Write out, word for word, every line in the data below from the one containing "home, by the arti" to the one containing "CNN – Comedian", both of them included.

DATA FOR THE TASK section start

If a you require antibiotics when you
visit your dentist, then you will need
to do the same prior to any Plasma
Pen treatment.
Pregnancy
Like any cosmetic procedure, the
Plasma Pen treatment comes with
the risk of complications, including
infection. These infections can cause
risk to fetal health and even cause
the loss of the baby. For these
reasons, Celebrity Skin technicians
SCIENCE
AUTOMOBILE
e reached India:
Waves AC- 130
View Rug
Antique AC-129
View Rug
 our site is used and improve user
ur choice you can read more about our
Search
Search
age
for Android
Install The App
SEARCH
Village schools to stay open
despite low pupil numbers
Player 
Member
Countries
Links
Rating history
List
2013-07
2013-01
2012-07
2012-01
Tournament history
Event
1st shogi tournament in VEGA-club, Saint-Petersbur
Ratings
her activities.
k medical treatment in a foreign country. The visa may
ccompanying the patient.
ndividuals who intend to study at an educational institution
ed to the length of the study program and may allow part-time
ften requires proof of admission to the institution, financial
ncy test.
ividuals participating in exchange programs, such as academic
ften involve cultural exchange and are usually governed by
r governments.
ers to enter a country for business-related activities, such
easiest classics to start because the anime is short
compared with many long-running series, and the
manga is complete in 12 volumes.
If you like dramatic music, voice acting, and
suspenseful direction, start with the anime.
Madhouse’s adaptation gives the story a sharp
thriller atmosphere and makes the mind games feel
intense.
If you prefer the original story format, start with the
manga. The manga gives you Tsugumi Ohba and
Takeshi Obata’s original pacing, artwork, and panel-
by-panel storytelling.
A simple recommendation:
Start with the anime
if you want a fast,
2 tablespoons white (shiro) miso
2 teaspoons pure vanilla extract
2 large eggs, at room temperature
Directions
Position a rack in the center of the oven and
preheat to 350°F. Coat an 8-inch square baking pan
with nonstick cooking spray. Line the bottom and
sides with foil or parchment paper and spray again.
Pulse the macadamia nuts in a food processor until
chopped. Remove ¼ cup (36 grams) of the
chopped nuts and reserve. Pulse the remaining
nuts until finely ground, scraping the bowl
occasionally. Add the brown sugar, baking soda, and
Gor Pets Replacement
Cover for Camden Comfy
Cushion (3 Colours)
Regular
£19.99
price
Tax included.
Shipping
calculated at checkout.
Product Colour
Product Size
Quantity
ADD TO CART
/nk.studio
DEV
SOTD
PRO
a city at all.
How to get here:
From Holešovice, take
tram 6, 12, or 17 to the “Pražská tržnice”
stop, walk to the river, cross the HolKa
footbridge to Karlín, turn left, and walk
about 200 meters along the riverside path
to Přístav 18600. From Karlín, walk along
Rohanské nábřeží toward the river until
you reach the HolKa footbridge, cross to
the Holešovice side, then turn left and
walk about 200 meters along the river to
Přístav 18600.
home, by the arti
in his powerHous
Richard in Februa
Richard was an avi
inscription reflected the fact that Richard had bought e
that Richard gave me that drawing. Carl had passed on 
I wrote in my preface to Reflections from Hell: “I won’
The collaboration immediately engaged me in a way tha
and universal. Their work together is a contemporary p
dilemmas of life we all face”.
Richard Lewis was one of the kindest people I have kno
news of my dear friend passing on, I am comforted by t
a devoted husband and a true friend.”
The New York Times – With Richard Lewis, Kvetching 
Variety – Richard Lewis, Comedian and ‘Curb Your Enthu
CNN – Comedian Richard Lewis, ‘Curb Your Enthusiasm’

DATA FOR THE TASK section end
DATA FOR THE TASK section start

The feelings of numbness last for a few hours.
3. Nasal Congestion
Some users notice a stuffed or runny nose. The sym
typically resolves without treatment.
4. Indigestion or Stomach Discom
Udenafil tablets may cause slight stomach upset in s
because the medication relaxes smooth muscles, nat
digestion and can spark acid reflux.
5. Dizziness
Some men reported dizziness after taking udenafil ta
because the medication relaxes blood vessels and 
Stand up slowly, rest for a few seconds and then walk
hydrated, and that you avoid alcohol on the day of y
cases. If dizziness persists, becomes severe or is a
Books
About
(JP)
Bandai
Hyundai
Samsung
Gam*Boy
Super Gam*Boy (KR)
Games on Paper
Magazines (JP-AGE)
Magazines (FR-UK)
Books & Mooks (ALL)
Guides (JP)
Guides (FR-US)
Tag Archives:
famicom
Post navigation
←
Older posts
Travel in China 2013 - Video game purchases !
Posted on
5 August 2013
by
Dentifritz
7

DATA FOR THE TASK section end
DATA FOR THE TASK section start

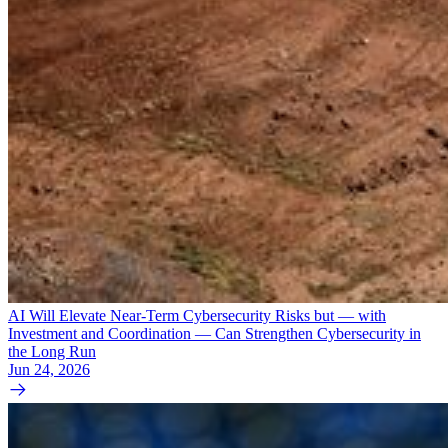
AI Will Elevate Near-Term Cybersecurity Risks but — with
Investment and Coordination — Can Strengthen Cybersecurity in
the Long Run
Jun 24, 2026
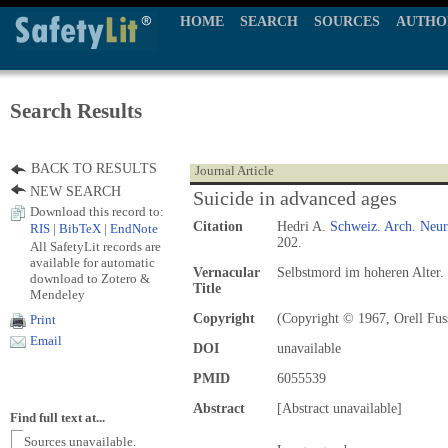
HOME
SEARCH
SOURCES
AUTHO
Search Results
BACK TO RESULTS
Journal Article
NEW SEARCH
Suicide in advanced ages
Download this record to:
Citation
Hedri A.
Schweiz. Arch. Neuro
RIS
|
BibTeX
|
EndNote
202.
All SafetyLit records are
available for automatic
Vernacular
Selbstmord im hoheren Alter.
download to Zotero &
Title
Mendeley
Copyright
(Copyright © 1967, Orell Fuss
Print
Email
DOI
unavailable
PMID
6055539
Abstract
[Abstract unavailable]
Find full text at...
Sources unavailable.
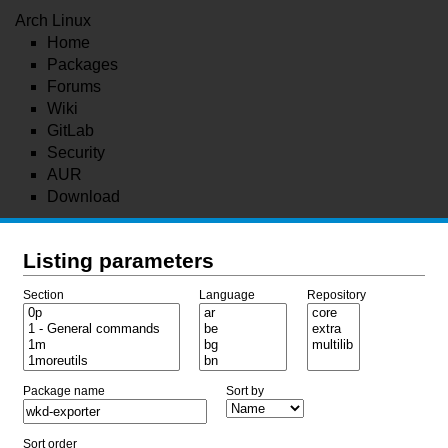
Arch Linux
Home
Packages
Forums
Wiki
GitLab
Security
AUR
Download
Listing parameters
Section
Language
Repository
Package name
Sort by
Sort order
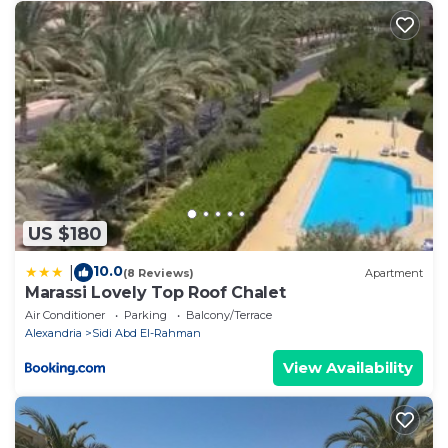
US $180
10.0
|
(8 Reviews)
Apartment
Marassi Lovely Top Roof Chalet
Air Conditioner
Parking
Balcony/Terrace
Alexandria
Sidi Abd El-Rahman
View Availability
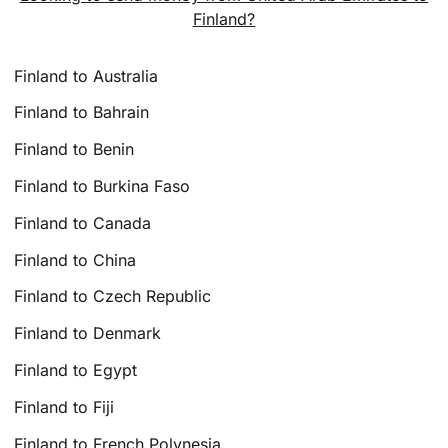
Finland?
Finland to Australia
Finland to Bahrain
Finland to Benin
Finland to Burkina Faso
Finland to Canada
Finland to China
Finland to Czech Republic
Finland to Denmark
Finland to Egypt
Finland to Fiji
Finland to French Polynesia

DATA FOR THE TASK section end

**RESULT**
home, by the arti
in his powerHous
Richard in Februa
Richard was an avi
inscription reflected the fact that Richard had bought e
that Richard gave me that drawing. Carl had passed on 
I wrote in my preface to Reflections from Hell: “I won’
The collaboration immediately engaged me in a way tha
and universal. Their work together is a contemporary p
dilemmas of life we all face”.
Richard Lewis was one of the kindest people I have kno
news of my dear friend passing on, I am comforted by t
a devoted husband and a true friend.”
The New York Times – With Richard Lewis, Kvetching 
Variety – Richard Lewis, Comedian and ‘Curb Your Enthu
CNN – Comedian Richard Lewis, ‘Curb Your Enthusiasm’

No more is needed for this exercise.